◆ **Exercise brief**: Under this line sits a listing. Repeat exactly and only its lines from the one holding "Mi auguro che possano piacere pure a voi." through the one holding "Битви набули надзвичайної"; skip pictures.

◆ **Listed records**:
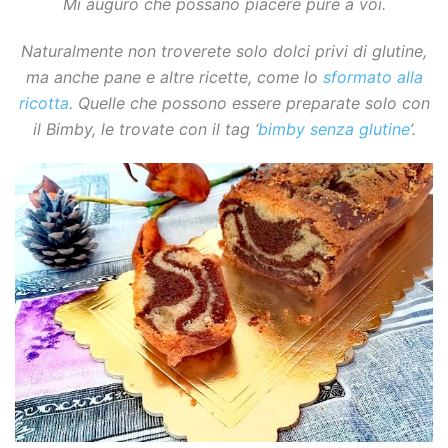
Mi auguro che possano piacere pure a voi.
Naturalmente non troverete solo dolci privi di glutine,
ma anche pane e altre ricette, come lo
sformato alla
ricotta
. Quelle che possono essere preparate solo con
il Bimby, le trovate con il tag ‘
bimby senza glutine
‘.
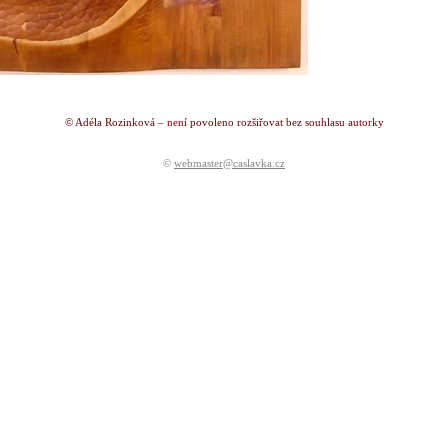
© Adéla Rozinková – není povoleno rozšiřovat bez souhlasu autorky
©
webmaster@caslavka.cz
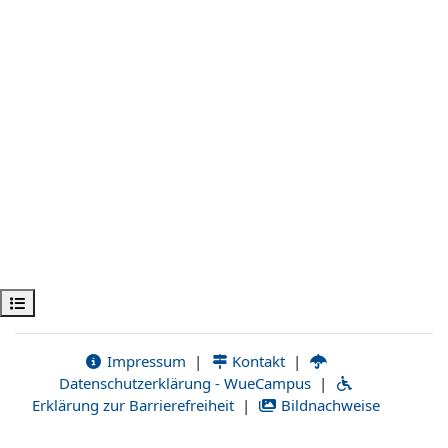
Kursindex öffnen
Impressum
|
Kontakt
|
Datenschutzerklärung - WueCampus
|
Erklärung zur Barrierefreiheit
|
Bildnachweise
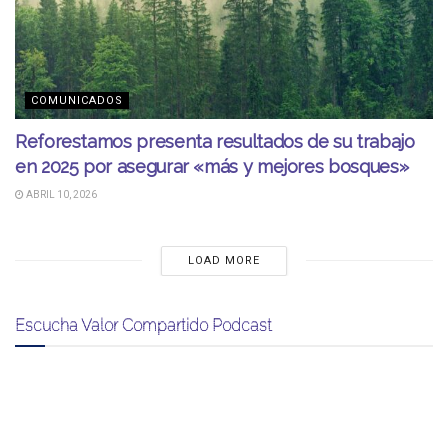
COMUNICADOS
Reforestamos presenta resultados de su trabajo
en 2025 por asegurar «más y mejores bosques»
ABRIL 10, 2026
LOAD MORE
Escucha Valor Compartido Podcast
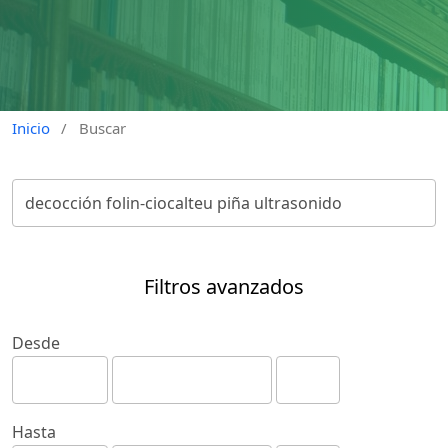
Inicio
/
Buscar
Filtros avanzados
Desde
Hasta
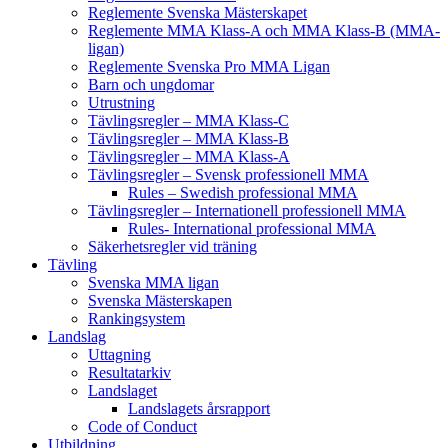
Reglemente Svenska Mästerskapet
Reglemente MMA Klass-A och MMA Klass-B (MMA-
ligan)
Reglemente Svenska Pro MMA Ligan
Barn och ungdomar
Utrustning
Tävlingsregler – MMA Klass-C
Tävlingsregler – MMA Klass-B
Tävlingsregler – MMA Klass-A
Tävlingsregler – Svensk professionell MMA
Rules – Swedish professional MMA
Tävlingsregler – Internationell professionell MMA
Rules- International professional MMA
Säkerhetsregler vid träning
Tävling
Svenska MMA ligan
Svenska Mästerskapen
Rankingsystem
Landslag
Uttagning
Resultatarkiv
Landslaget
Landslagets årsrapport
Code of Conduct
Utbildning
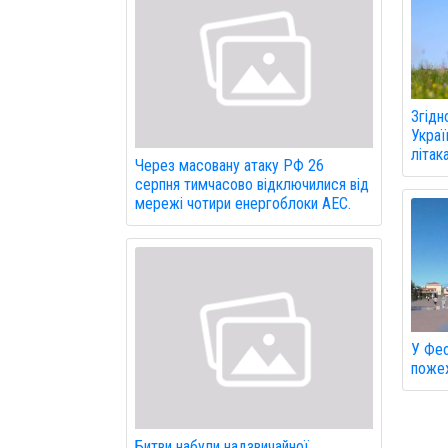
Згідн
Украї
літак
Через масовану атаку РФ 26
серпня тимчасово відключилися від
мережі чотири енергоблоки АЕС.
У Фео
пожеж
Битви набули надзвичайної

--

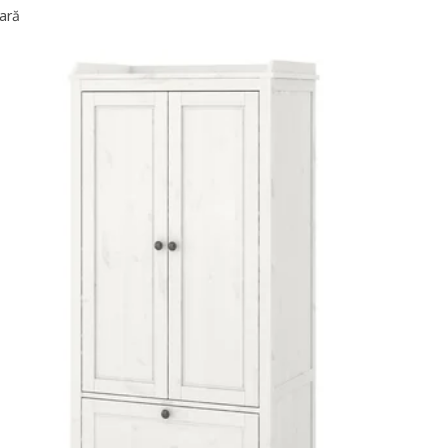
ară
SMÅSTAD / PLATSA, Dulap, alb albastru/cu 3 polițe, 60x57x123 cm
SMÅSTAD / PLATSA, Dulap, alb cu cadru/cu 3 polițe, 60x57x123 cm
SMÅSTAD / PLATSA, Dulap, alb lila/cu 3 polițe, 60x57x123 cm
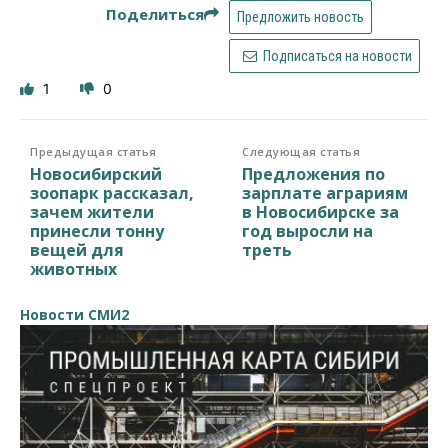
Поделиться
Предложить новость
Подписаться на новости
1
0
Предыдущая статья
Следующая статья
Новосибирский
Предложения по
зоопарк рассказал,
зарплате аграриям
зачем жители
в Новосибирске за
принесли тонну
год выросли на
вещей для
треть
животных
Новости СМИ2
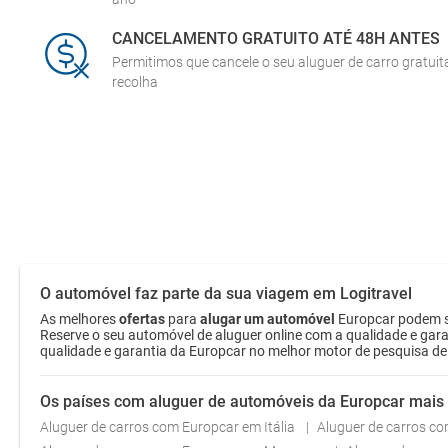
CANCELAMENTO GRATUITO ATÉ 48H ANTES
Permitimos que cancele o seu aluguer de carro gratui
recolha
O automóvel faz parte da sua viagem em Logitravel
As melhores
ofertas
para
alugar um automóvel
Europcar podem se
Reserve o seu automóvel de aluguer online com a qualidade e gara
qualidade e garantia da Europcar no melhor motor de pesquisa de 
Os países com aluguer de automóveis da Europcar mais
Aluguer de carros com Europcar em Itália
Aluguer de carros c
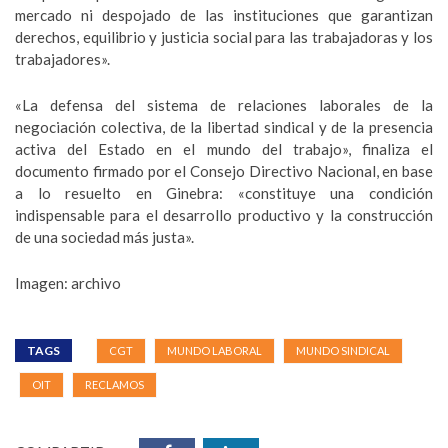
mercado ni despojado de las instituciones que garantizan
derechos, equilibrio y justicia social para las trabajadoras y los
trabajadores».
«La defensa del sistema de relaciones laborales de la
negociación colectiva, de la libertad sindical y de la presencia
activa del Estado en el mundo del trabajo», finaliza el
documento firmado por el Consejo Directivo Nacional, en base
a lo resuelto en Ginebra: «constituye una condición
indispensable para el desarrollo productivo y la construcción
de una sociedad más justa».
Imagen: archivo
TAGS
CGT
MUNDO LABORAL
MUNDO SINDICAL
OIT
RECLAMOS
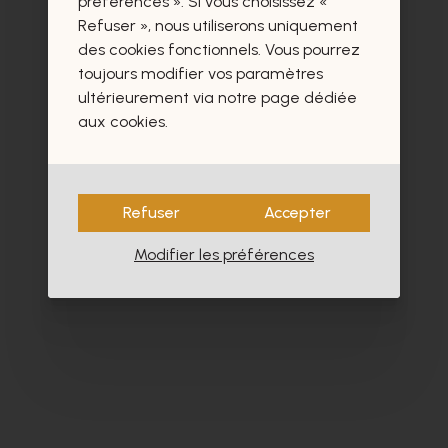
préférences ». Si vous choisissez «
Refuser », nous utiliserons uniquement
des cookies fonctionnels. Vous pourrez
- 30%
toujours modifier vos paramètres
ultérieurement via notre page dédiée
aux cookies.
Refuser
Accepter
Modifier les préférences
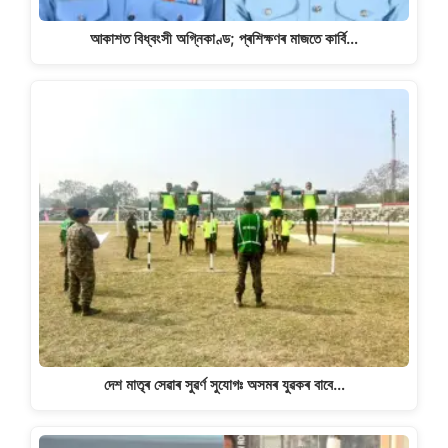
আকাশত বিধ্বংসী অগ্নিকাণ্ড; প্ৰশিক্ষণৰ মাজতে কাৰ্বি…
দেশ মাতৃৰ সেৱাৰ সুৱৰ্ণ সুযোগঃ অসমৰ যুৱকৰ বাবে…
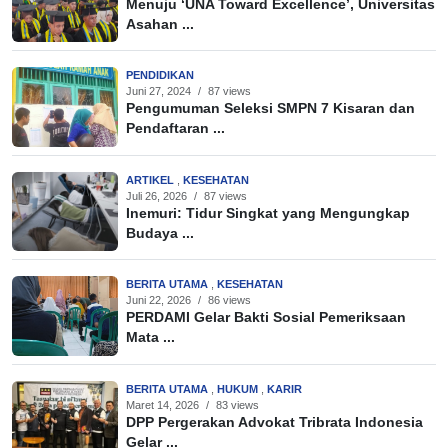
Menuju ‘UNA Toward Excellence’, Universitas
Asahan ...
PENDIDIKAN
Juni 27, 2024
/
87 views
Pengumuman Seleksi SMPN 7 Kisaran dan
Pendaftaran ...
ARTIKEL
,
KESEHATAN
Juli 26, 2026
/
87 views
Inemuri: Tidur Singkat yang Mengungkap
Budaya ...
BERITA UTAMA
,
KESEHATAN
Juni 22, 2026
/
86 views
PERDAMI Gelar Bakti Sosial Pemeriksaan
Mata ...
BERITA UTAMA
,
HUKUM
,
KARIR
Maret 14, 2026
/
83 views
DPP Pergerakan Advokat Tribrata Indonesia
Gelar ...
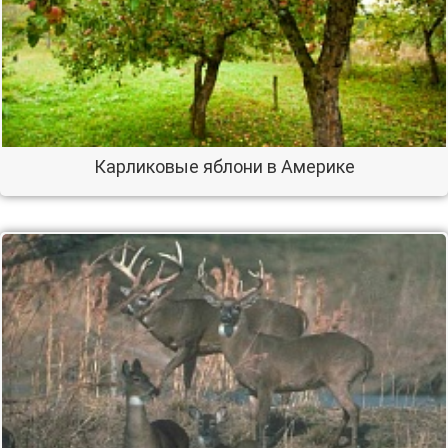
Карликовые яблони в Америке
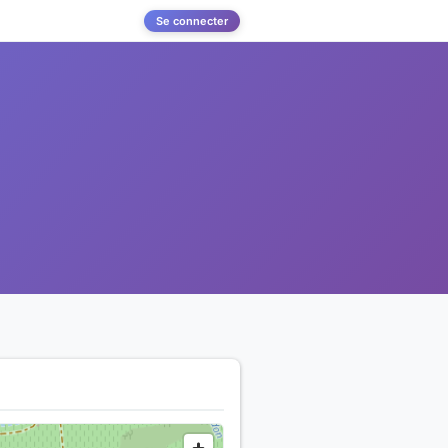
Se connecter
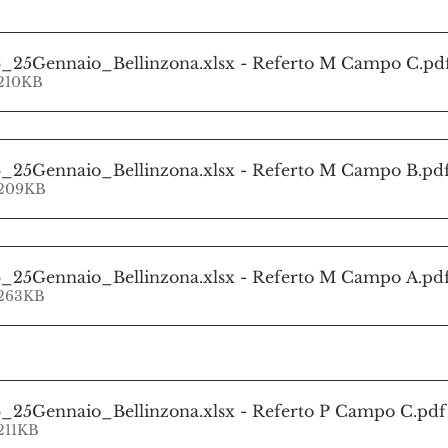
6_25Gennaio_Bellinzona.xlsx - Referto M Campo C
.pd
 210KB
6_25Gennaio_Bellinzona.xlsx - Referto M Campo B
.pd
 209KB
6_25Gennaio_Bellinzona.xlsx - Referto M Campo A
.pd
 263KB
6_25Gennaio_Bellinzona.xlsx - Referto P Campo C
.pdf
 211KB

...

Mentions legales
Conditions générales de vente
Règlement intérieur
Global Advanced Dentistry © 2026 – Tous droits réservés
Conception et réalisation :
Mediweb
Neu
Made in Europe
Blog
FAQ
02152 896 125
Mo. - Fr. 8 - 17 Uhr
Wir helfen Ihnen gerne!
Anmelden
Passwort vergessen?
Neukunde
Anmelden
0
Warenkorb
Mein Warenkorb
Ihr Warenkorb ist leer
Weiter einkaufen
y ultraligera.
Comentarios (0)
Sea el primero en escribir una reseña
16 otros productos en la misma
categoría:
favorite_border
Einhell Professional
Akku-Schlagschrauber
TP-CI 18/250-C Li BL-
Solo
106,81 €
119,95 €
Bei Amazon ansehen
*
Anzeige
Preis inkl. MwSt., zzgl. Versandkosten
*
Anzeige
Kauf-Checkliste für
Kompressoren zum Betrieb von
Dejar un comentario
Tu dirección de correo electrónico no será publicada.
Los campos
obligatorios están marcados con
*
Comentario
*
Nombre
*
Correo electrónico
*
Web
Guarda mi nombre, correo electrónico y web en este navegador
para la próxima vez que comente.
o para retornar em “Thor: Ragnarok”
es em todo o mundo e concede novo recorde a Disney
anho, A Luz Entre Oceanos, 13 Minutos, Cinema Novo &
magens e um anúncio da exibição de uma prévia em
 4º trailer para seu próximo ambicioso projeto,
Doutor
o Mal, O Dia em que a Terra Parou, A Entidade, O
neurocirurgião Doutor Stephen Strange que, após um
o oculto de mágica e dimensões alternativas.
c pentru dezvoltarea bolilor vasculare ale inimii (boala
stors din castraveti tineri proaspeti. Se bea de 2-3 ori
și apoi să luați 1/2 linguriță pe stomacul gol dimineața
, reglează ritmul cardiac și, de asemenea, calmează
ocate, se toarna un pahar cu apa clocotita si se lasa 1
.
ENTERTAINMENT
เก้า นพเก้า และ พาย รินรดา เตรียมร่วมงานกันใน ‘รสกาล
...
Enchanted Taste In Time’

◆ **Result for this task**:
Mi auguro che possano piacere pure a voi.
Naturalmente non troverete solo dolci privi di glutine,
ma anche pane e altre ricette, come lo
sformato alla
ricotta
. Quelle che possono essere preparate solo con
il Bimby, le trovate con il tag ‘
bimby senza glutine
‘.
© Adéla Rozinková – není povoleno rozšiřovat bez souhlasu autorky
©
webmaster@caslavka.cz
Kursindex öffnen
Impressum
|
Kontakt
|
Datenschutzerklärung - WueCampus
|
Erklärung zur Barrierefreiheit
|
Bildnachweise
COMUNICADOS
Reforestamos presenta resultados de su trabajo
en 2025 por asegurar «más y mejores bosques»
ABRIL 10, 2026
LOAD MORE
Escucha Valor Compartido Podcast
Inicio
/
Buscar
Filtros avanzados
Desde
Hasta
Reglemente Svenska Mästerskapet
Reglemente MMA Klass-A och MMA Klass-B (MMA-
ligan)
Reglemente Svenska Pro MMA Ligan
Barn och ungdomar
Utrustning
Tävlingsregler – MMA Klass-C
Tävlingsregler – MMA Klass-B
Tävlingsregler – MMA Klass-A
Tävlingsregler – Svensk professionell MMA
Rules – Swedish professional MMA
Tävlingsregler – Internationell professionell MMA
Rules- International professional MMA
Säkerhetsregler vid träning
Tävling
Svenska MMA ligan
Svenska Mästerskapen
Rankingsystem
Landslag
Uttagning
Resultatarkiv
Landslaget
Landslagets årsrapport
Code of Conduct
Utbildning
Згідн
Украї
літак
Через масовану атаку РФ 26
серпня тимчасово відключилися від
мережі чотири енергоблоки АЕС.
У Фео
пожеж
Битви набули надзвичайної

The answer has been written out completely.